◆ PASSAGE SHOWN
:::::
# Forum Home Renovation Bathrooms  Silicone Vs Concrete toilet pan seating and S Trap to Clay Pipe Sealing

## SimonPreston

Two toilet questions if I could
1. Silcone seems to have replaced mortar toilet pan seating.  However in my case I think I am going to stick with mortar as there is a very uneven floor in this outside toilet and to get a level pan, one side needs to be 30mm off the floor - surely too much for a stable silicone seated pan. 
So I am going to seat the new toilet with mortar.  My question is then about the order for seating and then drilling the holes. 
a) 60mm of mortar, set pan onto this, stabilise with wedges and wipe excess mortar away. 
b) use fixing screws.  However the toilet instructions state not to drill through the toilet holes themselves as you risk cracking the pan.  So how to do this? 
2. Removing the old toilet revealed that the S-trap was sealed into the clay waste pipe with what I believe was pitch - black, tar smelling stuff that was solid but could be cold chiseled and pried out, without breaking the porcelain of the old toilet or the clay waste pipe:   
And now the new toilet is going in: 
This is new toilet with the S-Trap fitting into the clay waste pipe.  My plan is to do some initial sealing of the S-Trap, lining up with the clay pipe using silicone.  Then re-create a seal with a soft mortar mix - say 1 part cement, 4 parts sand (so replacing is easy again if needed).  Sound reasonable?

----------


## plum

Okay, a Deks rubber pan adaptor type 7 for the outlet. A bed of sand and cement, [ no lime ] to raise the pan, this will hold the pan, screws, push into the wet sand and cement, decoration only. It would be a better look if you tiled first. 
Keep your silicone for things that need siliconing.

----------


## SimonPreston

Great, solid advice Plum.  I took myself to bunnings and picked up a Deks 7
I am not tiling as this is an outside spare toilet, the floor will be painted.
:::::
◆ PROBLEM TO SOLVE
Write out the toilet seating thread from "So I am going" through "to do this?", swapping "wedges" for "plastic shims". The data entries placed after this have nothing to do with the thread.

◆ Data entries
:::::
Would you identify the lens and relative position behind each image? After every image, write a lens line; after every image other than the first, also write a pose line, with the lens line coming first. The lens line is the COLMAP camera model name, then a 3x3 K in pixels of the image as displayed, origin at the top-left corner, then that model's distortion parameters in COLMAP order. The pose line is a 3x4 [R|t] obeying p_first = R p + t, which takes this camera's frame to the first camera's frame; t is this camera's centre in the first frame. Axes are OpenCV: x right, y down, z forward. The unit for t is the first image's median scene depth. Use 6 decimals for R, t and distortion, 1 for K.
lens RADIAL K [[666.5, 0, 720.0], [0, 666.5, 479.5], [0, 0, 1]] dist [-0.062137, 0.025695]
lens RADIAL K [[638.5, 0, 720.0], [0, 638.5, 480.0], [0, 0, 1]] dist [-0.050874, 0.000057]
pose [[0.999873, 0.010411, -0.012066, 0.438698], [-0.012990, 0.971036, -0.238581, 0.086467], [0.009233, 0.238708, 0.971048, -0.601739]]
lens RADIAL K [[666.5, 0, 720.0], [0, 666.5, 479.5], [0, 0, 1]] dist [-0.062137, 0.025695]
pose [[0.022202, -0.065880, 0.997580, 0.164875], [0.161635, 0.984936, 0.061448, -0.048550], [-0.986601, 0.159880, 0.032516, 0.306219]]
:::::
◆ RESPONSE
So I am going to seat the new toilet with mortar.  My question is then about the order for seating and then drilling the holes. 
a) 60mm of mortar, set pan onto this, stabilise with plastic shims and wipe excess mortar away. 
b) use fixing screws.  However the toilet instructions state not to drill through the toilet holes themselves as you risk cracking the pan.  So how to do this?